According to the passage below about the film Your Name is Justine, in which languages is the dialogue of the movie spoken?

-- Text under study follows --

Your Name is Justine () is a 2005 Luxembourgish film directed by Franco de Peña. De Peña had originally wanted to produce the film in Germany, but when he was unable to garner enough funds, he came to Luxembourg. The film was co-produced by Luxembourg Hemisphere Films and Polish Opus Film, and shot primarily in Luxembourg with the aid of numerous local technicians. As a result of the multifaceted production, the dialogue of the movie is in English, German and Polish. The plot of the story revolves around a girl called Mariola (Anna Cieslak), who is forced into prostitution in Berlin, and attempts to hold on to her sense of self despite being exploited by those around her.

-- Text under study concluded --
-- Supplied data follows --

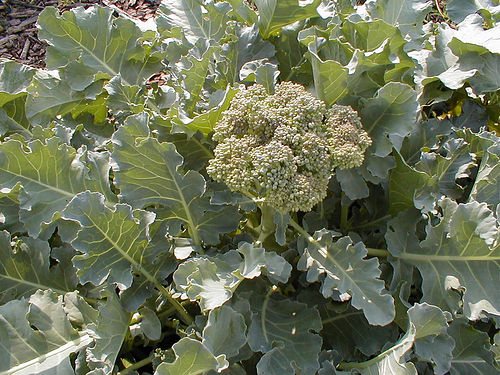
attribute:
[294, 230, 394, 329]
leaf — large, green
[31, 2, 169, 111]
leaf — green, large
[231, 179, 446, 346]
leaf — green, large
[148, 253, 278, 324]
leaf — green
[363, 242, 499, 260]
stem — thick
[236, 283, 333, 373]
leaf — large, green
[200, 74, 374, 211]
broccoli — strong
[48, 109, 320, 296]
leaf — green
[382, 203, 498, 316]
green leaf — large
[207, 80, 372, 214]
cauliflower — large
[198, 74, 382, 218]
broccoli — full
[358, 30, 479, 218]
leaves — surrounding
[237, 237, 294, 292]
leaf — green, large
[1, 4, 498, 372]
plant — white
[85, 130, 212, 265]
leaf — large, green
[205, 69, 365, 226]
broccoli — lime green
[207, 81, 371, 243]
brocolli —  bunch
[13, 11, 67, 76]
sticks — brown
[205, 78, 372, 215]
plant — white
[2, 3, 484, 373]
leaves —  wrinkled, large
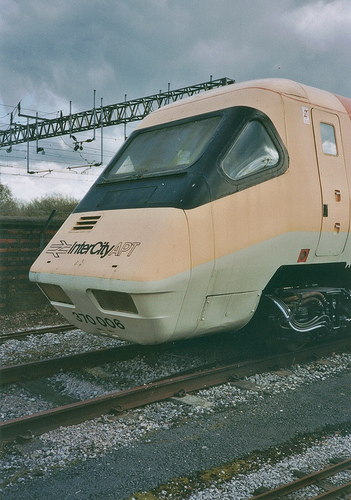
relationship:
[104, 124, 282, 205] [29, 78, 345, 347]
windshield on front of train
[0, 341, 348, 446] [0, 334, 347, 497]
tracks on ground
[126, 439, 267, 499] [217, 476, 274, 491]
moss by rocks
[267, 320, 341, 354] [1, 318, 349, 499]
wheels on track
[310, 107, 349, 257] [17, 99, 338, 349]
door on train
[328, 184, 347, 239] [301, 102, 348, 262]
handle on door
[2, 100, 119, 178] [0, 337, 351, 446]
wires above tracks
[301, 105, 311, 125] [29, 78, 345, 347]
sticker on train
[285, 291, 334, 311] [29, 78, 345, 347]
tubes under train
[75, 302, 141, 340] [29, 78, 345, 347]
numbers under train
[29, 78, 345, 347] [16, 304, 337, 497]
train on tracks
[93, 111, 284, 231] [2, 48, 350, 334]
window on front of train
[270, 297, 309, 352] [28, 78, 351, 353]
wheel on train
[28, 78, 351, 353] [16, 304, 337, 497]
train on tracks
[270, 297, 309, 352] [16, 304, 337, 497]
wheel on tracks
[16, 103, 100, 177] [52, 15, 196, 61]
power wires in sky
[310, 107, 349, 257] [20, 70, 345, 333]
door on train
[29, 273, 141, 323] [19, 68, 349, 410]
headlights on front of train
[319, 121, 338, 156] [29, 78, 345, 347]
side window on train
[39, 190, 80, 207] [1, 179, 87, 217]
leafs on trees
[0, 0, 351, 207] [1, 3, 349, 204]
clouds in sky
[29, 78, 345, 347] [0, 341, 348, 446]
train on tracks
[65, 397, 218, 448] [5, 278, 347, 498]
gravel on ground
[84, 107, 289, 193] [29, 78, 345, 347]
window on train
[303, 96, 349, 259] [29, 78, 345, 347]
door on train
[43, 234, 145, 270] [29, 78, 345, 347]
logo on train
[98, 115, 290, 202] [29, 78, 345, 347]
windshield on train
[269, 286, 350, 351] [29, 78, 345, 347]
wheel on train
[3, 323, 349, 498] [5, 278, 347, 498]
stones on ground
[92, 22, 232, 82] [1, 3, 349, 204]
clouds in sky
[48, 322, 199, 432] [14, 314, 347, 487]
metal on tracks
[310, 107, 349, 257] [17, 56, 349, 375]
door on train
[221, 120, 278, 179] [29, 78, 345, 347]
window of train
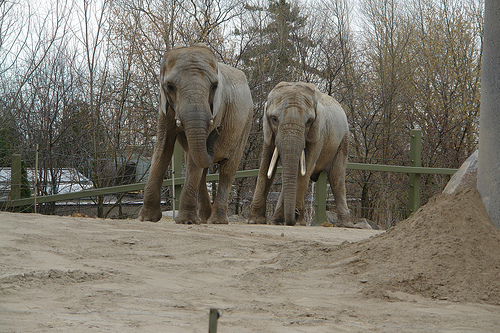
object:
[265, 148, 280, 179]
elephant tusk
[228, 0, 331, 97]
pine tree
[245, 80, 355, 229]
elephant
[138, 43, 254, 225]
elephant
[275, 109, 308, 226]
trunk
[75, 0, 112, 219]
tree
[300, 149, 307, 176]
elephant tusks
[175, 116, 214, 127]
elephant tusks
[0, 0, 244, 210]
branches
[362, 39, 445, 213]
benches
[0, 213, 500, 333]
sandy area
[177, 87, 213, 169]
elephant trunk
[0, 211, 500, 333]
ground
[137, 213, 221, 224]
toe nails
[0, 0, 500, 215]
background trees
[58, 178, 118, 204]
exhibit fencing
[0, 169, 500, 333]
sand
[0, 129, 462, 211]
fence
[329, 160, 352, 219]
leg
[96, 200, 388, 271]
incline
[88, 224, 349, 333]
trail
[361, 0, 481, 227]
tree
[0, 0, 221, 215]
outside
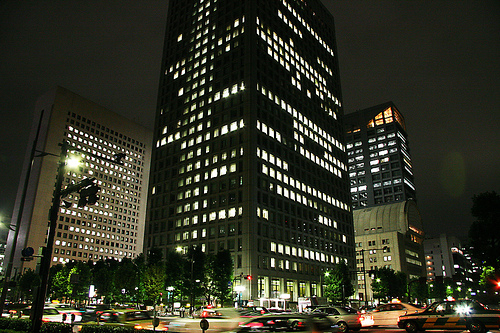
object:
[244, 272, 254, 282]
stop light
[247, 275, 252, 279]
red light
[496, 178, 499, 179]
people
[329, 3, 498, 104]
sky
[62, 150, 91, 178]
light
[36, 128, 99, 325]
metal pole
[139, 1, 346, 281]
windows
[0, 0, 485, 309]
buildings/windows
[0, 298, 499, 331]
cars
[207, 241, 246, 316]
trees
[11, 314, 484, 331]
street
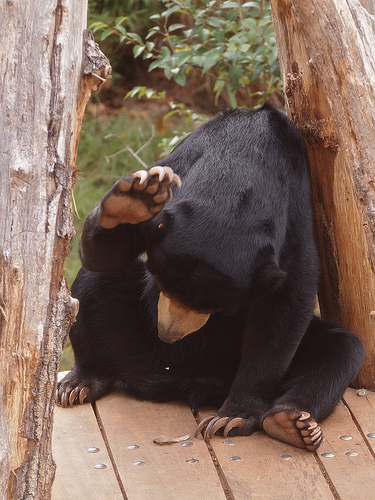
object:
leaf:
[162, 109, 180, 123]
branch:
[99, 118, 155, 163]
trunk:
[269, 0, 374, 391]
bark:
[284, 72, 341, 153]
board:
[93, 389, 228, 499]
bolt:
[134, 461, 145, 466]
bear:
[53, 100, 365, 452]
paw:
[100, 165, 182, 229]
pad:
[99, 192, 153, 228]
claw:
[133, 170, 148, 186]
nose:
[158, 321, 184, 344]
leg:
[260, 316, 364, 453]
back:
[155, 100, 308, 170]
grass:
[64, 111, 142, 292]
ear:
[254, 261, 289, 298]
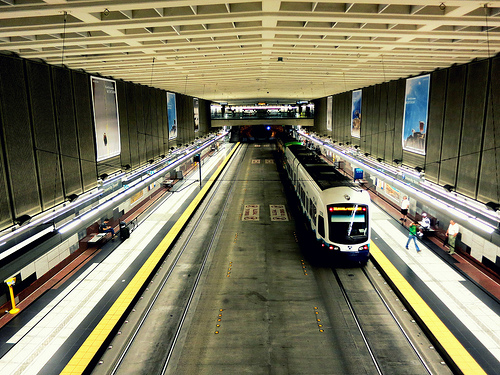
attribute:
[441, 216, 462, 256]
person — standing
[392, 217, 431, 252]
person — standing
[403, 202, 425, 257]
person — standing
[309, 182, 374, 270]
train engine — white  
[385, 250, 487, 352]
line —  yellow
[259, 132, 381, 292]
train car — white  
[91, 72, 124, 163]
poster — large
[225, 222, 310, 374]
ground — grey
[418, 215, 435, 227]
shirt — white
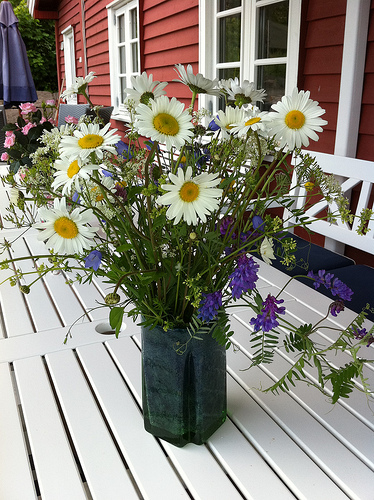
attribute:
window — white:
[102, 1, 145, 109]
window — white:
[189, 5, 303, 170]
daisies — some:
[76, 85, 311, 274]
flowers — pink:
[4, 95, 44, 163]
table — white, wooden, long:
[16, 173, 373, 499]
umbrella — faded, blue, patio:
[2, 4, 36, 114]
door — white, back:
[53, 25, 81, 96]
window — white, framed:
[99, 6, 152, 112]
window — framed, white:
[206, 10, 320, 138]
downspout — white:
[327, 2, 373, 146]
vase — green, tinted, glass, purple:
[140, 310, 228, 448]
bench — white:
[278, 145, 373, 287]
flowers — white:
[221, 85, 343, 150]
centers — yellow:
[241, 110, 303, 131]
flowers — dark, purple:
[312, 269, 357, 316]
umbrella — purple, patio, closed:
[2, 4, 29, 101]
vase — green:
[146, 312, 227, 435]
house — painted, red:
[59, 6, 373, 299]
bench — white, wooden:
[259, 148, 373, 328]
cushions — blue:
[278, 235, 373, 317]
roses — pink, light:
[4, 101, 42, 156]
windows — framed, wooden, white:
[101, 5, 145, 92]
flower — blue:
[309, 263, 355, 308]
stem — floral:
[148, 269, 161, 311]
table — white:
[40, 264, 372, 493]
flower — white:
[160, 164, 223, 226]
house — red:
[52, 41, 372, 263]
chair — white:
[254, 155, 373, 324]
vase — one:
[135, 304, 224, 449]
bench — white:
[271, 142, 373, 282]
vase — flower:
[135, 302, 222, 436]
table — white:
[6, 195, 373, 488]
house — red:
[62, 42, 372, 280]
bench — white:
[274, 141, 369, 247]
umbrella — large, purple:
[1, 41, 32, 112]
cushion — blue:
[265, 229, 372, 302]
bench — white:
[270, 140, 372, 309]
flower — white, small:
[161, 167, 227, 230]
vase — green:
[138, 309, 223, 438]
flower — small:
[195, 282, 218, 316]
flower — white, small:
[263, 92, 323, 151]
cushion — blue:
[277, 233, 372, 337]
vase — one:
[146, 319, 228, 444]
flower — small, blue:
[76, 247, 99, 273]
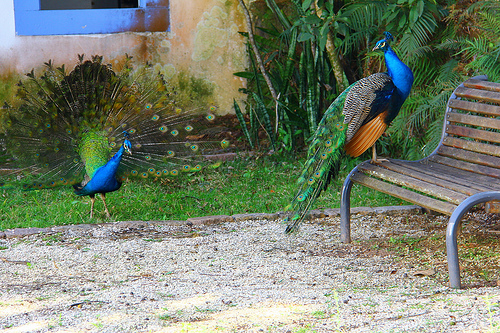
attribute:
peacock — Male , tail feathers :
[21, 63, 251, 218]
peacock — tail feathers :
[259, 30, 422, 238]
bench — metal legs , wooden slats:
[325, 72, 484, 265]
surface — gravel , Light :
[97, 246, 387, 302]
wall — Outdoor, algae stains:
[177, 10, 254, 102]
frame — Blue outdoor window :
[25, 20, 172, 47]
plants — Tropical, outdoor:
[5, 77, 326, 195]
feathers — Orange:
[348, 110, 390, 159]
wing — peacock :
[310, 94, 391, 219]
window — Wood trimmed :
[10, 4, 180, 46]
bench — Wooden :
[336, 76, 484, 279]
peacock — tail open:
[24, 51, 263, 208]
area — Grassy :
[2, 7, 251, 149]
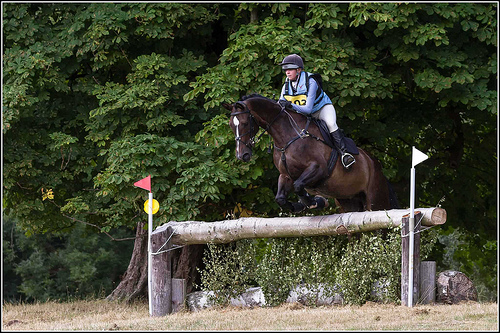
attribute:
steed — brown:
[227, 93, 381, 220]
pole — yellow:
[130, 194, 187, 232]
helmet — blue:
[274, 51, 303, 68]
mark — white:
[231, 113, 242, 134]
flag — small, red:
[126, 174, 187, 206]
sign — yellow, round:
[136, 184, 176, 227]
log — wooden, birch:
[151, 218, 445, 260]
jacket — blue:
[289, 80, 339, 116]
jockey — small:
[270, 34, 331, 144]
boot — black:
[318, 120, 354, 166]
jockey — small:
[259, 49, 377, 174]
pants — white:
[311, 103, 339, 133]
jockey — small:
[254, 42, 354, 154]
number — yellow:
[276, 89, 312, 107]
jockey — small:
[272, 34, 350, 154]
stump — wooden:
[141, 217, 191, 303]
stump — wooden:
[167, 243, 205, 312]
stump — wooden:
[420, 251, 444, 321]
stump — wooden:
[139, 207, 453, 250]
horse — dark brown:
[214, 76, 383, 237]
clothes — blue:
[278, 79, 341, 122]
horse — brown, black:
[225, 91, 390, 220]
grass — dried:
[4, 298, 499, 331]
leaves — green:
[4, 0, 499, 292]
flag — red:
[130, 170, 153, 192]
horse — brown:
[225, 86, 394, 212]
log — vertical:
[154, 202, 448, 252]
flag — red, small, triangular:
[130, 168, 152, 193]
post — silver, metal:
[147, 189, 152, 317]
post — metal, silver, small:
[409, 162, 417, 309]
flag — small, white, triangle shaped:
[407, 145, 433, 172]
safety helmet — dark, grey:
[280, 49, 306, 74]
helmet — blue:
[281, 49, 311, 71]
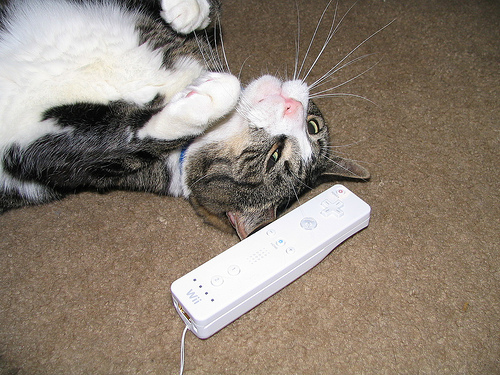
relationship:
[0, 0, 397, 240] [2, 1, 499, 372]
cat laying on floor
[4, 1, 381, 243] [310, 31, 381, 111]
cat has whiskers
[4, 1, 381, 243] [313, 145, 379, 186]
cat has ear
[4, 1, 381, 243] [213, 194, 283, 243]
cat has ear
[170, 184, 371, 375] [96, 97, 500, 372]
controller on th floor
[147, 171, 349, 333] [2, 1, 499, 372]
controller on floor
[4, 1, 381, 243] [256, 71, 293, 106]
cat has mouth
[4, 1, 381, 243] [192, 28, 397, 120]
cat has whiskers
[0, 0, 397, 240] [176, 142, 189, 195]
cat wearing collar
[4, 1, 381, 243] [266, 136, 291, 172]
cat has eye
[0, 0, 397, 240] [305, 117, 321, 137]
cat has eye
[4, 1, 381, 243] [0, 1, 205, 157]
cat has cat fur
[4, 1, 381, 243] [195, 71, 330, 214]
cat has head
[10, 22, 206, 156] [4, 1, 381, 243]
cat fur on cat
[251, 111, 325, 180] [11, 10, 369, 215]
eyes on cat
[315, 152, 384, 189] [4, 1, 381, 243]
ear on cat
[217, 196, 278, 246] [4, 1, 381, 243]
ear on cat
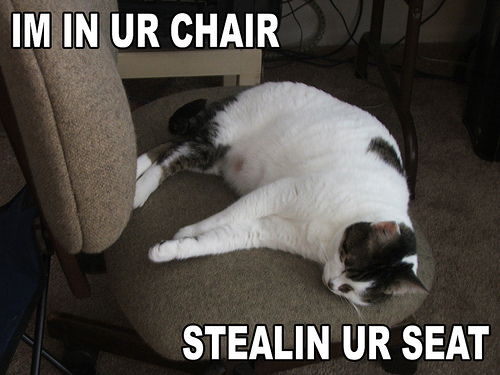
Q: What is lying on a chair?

-- Supplied data concluded --

**Written solution**
The dialogue is in English, German and Polish.